Yes and and no. Your right about govt advice not accepting the CCC CCR price points which will basically increase supply, adding current non ETS forest carbon volumes to this will just make it worse. As well there is the “free allocation” to trade exposed industries.
My main comment was that the Govt HWEN announcement will just increase supply while not really allowing farmers to offset.
Id be interested in what you mean about the political implications.
I see it as driving the price down to allow a cheaper Paris buy out.
The political implications include that the decision by Labour to not accept the CCC recommendation drives a huge gap between the Greens and Labour. I think this will shift a significant number of voters across to the Greens once the schism is understood. There may also be some Blue- Greens who drift across. The Green party itself will have to decide whether they are a Green party independent of left/right consideration) or a Socialist-Left party. Overall I see a much more fractured political scene.

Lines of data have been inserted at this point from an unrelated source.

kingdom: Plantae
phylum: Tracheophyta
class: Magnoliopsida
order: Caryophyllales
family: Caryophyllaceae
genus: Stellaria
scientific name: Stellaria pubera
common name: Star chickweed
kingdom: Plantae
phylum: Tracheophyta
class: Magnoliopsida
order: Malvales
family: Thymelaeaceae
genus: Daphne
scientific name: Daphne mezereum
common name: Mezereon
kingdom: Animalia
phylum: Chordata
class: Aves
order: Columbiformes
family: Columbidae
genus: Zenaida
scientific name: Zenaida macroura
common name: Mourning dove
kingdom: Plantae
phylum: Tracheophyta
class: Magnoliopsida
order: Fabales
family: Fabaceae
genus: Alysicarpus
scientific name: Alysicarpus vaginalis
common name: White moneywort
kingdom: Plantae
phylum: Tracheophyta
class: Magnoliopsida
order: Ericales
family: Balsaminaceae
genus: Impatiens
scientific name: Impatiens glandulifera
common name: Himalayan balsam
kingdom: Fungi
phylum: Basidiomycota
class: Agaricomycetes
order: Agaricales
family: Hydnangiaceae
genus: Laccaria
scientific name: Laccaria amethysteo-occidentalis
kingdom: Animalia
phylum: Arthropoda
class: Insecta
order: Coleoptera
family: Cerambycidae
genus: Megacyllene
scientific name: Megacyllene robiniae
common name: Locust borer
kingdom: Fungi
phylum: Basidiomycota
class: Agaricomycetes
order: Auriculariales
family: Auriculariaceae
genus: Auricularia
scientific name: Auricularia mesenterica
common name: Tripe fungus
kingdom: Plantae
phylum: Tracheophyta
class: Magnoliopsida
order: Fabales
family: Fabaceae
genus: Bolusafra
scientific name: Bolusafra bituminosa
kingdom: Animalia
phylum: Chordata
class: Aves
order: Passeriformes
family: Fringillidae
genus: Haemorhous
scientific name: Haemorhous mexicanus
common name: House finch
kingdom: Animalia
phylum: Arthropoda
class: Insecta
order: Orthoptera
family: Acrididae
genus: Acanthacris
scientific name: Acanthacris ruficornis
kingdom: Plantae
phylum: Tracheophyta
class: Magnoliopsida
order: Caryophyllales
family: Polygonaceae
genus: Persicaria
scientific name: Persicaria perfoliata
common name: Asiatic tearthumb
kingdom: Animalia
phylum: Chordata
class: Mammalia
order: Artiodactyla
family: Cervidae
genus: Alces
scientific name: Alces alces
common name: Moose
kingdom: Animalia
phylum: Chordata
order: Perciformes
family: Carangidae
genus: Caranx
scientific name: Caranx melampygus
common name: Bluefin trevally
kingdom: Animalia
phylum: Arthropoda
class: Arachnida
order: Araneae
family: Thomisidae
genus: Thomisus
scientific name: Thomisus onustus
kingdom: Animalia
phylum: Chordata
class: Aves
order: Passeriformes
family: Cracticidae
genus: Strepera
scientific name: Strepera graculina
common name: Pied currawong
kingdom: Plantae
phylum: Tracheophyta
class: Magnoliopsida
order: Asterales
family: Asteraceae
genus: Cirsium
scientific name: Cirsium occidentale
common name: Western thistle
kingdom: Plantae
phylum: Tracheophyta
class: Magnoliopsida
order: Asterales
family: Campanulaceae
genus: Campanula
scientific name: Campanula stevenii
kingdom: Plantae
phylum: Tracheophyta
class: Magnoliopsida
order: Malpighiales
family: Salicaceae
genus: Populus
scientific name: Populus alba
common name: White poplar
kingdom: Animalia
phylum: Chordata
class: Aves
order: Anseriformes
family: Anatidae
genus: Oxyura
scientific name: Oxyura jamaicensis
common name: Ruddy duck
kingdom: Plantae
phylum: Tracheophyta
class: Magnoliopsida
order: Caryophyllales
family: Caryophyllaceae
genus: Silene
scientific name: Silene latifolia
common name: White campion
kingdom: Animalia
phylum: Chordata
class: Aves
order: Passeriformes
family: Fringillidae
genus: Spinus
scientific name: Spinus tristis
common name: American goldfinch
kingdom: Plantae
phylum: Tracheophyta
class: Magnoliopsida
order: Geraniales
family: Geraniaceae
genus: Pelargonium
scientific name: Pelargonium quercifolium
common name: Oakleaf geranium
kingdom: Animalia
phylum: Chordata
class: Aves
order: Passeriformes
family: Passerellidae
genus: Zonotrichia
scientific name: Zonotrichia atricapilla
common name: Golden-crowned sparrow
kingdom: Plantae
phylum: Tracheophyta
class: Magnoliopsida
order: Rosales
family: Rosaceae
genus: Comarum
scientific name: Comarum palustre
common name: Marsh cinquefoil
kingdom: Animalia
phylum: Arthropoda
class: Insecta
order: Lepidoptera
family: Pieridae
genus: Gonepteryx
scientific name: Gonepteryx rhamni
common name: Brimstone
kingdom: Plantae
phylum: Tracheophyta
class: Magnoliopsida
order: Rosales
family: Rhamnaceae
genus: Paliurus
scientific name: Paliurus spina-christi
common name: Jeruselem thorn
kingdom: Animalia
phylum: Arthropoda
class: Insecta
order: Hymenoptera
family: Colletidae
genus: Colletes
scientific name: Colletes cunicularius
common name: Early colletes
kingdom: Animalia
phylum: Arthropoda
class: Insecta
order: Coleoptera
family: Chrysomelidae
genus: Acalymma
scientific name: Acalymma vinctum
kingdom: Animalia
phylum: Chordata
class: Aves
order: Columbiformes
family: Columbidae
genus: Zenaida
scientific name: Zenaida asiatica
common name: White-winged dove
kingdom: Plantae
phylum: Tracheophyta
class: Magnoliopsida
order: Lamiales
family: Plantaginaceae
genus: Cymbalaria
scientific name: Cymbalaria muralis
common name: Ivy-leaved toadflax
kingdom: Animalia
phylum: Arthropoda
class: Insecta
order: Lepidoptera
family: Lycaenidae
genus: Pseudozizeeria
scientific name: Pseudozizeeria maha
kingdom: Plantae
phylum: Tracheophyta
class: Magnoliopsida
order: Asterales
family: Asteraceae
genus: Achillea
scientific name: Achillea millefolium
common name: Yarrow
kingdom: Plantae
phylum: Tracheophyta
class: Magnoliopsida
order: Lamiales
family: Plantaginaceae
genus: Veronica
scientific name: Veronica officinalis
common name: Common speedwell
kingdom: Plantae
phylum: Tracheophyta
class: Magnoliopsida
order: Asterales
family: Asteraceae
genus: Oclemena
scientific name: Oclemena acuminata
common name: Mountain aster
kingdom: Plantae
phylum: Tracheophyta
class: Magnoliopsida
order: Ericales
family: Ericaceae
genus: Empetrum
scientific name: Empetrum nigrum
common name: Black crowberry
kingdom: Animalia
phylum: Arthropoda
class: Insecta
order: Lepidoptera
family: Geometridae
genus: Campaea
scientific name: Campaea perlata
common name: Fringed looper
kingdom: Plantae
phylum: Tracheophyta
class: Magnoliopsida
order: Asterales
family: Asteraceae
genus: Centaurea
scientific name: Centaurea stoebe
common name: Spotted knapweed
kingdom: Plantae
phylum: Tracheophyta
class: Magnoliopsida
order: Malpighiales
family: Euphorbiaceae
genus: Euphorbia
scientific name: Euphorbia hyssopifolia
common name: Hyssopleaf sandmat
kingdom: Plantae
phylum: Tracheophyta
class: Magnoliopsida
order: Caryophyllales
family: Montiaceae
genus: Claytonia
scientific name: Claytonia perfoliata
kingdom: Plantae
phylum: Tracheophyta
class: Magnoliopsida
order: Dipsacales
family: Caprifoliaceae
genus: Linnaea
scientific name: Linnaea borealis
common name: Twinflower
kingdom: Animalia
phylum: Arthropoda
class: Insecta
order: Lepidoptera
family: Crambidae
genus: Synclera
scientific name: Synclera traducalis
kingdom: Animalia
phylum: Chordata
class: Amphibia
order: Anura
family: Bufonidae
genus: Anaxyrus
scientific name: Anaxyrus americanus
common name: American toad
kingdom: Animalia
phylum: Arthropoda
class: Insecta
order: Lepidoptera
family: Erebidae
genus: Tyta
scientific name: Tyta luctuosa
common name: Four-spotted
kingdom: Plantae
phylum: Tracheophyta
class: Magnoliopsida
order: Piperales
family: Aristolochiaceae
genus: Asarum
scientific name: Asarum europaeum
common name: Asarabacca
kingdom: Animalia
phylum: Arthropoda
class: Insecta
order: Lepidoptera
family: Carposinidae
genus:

It is important to recognise that most forestry is and will be in HWEN (or whatever emerges out of HWEN). A lot of the current sequestration arguments are about rats and mice issues. This is disappointing given how important issues are thereby getting insufficient attention.
I don’t think it’s in total disarray they have just slowed the price trajectory and kicked the can down the road for a few years. The CCC commission must be wondering what they are doing!!!
How the small areas will be measured and sit inside the ETS, accepted overseas etc is a mystery to me and I know the officials who are bewildered as well.
The Crown has now set the price trajectory with the trigger price and the CCR will be taken each year, also forcing the Crown to spend 100s of millions buying units offshore, and a slow price grind up from here based upon the price points. Internationally you can’t go backwards and Australia’s new price caps line up with our price triggers.
It’s also locked the ETS in now as farmers will be beneficiaries of cash from it and rely on it, many already do now. Remove the ETS and many will struggle – over 3,000 participants now with over 2,000 plus farmers there and growing by the day. They and the other farmers getting in in will not welcome restrictions.
At some stage they will need to limit forests – who do you limit? Farmers, NZ investors, NZ foresters, Iwi ?
Keith, are you and your family OK?
No articles from you for a while.
Have been relying on you to explain the implications of unfolding events
Thank you and all the best
Alas, I have pancreatic cancer and hence the lack of recent writing.
I’m so sad to hear that is the reason that you are not writing.
You make a massive contribution to our primary industries.
Thoughts with you and your family during this time.
I hope every day is better.
Alas, I am distracted by a battle with pancreatic cancer.